§ **To-do item**
Would you transcribe each entry that follows word for word, minus the images?

-- Raw data follows --

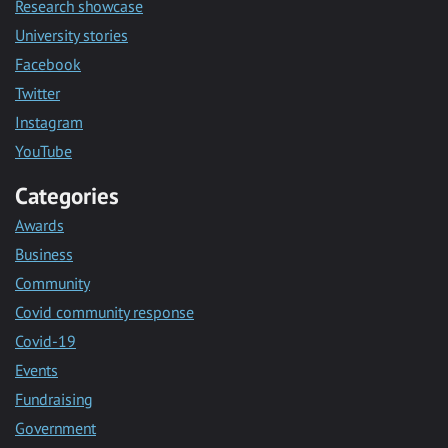
Research showcase
University stories
Facebook
Twitter
Instagram
YouTube
Categories
Awards
Business
Community
Covid community response
Covid-19
Events
Fundraising
Government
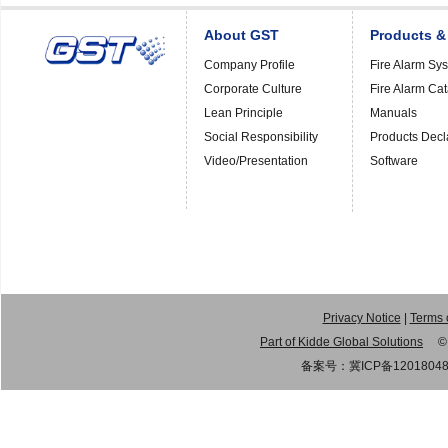
About GST
Products &
Company Profile
Fire Alarm Sy
Corporate Culture
Fire Alarm Ca
Lean Principle
Manuals
Social Responsibility
Products Decl
Video/Presentation
Software
Privacy Notice
|
Terms 
Part of Kidde Global Solutions
© 20
备案号：
冀ICP备1201804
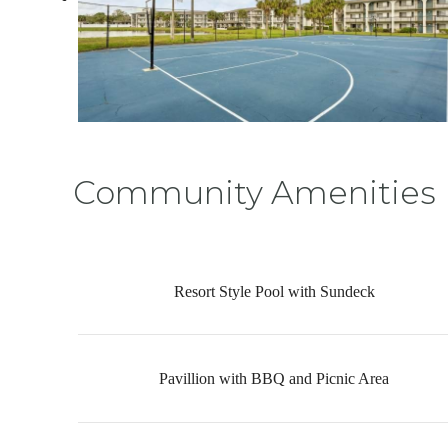
Community Amenities
Resort Style Pool with Sundeck
Pavillion with BBQ and Picnic Area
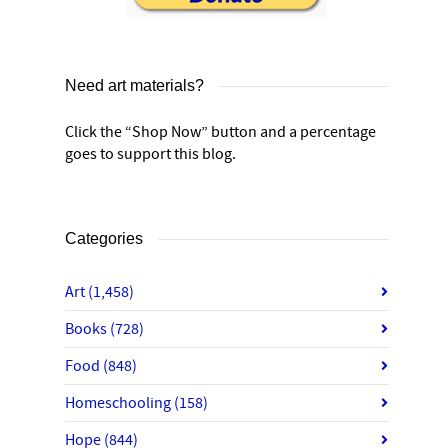
Need art materials?
Click the “Shop Now” button and a percentage
goes to support this blog.
Categories
Art
(1,458)
Books
(728)
Food
(848)
Homeschooling
(158)
Hope
(844)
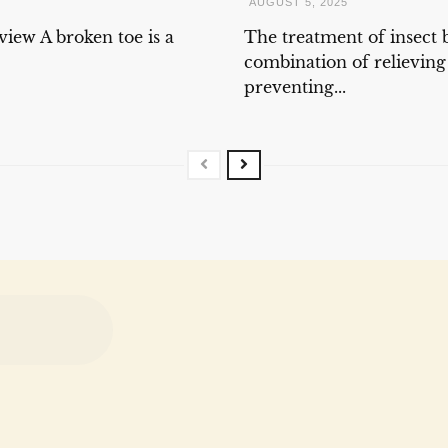
AUGUST 5, 2025
iew A broken toe is a
The treatment of insect b
combination of relievin
preventing...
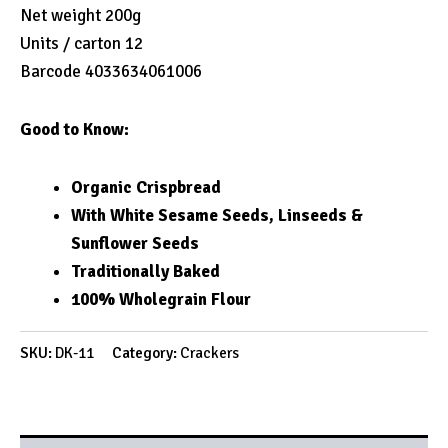
Net weight 200g
Units / carton 12
Barcode 4033634061006
Good to Know:
Organic Crispbread
With White Sesame Seeds, Linseeds &
Sunflower Seeds
Traditionally Baked
100% Wholegrain Flour
SKU:
DK-11
Category:
Crackers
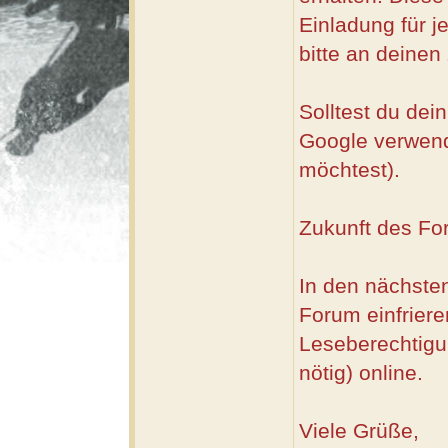
Einladung für 
bitte an deinen
Solltest du dei
Google verwend
möchtest).
Zukunft des Fo
In den nächsten
Forum einfriere
Leseberechtigu
nötig) online.
Viele Grüße,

-- Raw data concluded --

§ **Response box**
Research showcase
University stories
Facebook
Twitter
Instagram
YouTube
Categories
Awards
Business
Community
Covid community response
Covid-19
Events
Fundraising
Government
About GST
Products &
Company Profile
Fire Alarm Sy
Corporate Culture
Fire Alarm Ca
Lean Principle
Manuals
Social Responsibility
Products Decl
Video/Presentation
Software
Privacy Notice
|
Terms 
Part of Kidde Global Solutions
© 20
备案号：
冀ICP备1201804
Community Amenities
Resort Style Pool with Sundeck
Pavillion with BBQ and Picnic Area
Need art materials?
Click the “Shop Now” button and a percentage
goes to support this blog.
Categories
Art
(1,458)
Books
(728)
Food
(848)
Homeschooling
(158)
Hope
(844)
AUGUST 5, 2025
iew A broken toe is a
The treatment of insect b
combination of relievin
preventing...
Net weight 200g
Units / carton 12
Barcode 4033634061006
Good to Know:
Organic Crispbread
With White Sesame Seeds, Linseeds &
Sunflower Seeds
Traditionally Baked
100% Wholegrain Flour
SKU:
DK-11
Category:
Crackers
Einladung für 
bitte an deinen
Solltest du dei
Google verwend
möchtest).
Zukunft des Fo
In den nächsten
Forum einfriere
Leseberechtigu
nötig) online.
Viele Grüße,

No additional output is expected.